Era um belo dia, ainda que incomum ou melancólico."
página 155
Breno foi cuidadoso e sutil inclusive com a escolha da capa do livro. Ela não é aleatória, ao contrário, fornece uma pista do conteúdo e desfecho da obra. Mas, para entender, é preciso fazer uma pesquisa sobre a história de seu artista e somente a recomendo após a leitura ter sido finalizada, a fim de evitar algum spoiler. Confesso que minha curiosidade foi maior e fiz a pesquisa antes de ler o livro, portanto, não me surpreendi com o desfecho. Mas isso não modificou em nada meu agrado pela leitura, li as páginas finais como aquela tensão frenética no virar de páginas para concluí-la e descobrir sua finalização. Outra sutileza é dada pela incorporação do nome de bipolares famosos pela obra.
Somente um ponto, para mim, ficou um pouco em aberto na história. Em alguns fatos surgidos, mais especificamente dois, senti falta de uma maior exploração. Um é uma preocupação de Marta originada quase ao final da história e que não é concluída, o leitor fica sem a resposta para ela, pelo menos de forma direta. Como na questão da bipolaridade, acredito que Breno tenha deixado as pistas nas entrelinhas para que o leitor identificasse as respostas. A outra questão foi a que leva ao desfecho. Seu desenvolvimento, para mim, foi rápido e repentino e não consegui identificar sua origem, já que os fatos anteriores são contraditórios a ela. Porém, deve-se levar em consideração que toda a história é contada sob o ponto de vista de Marta, ainda que essa só seja responsável pela narrativa em alguns trechos. Assim, tudo o que sabemos sobre a questão é o que Marta sabe, e só podemos supor algo a partir do que ela vê e sente.
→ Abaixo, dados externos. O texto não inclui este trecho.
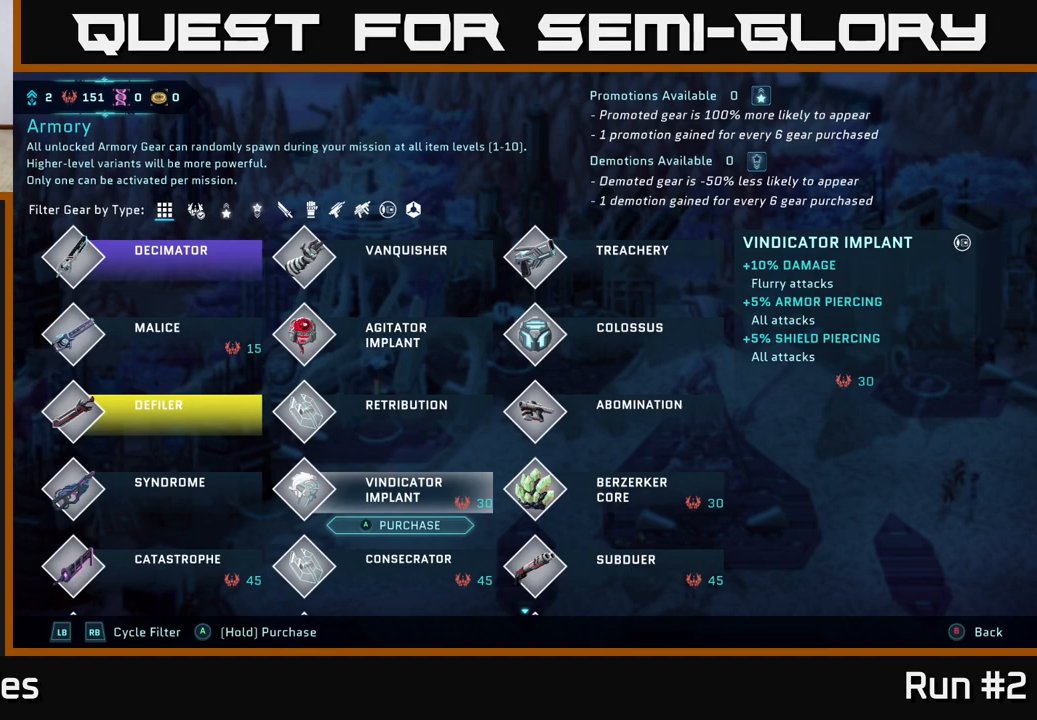
{"buttons": ["A"], "left_stick": "center", "right_stick": "center", "events": []}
De um modo geral, o enredo é simples e sem grandes acontecimentos. Vista superficialmente, e analisada sob a ótica popular, conta apenas uma parte da história de uma garota apaixonada, mesclada com características habituais das atitudes e do quotidiano de uma jovem adulta. O que enriquece a obra e a diferencia, além de ser seu foco, é a exploração do mundo interno da protagonista e a sua fundamentação teórica, além dos sutis recursos utilizados por Breno a fim de conduzir a identificação de alguns elementos e o próprio desenvolvimento da história.
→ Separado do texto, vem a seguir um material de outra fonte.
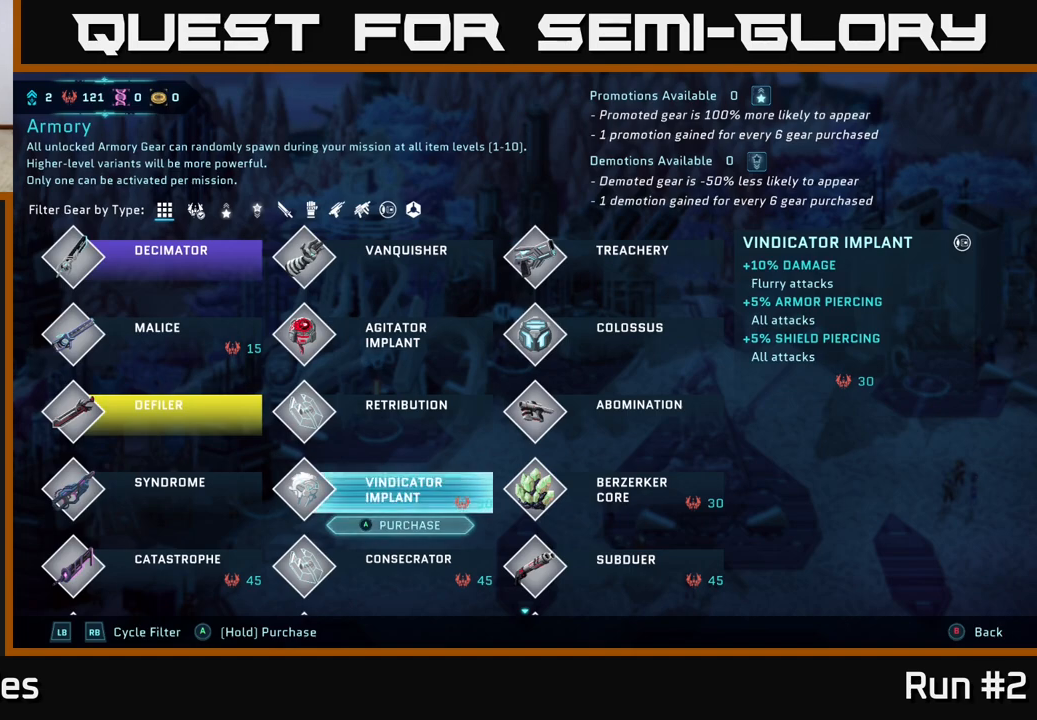
{"buttons": [], "left_stick": "center", "right_stick": "center", "events": [[300, "A", "up"]]}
Fiquei interessada pela leitura desde que vi o livro pela primeira vez e não me decepcionei em nada, mesmo com minha expectativa do que encontraria na história ter sido diferente do que ela realmente é. Só tenho a agradecer ao autor pela parceria e pela oportunidade de leitura. Alguns livros me conquistam pelos sentimentos despertados em mim enquanto os leio. Outros, como Marta, me ganham pelas análises possibilitadas pelo autor. O livro, apesar de explorar os sentimentos da protagonista, é um romance estritamente racional, como os romances Realistas o são, e mexe diretamente com essa parte do leitor.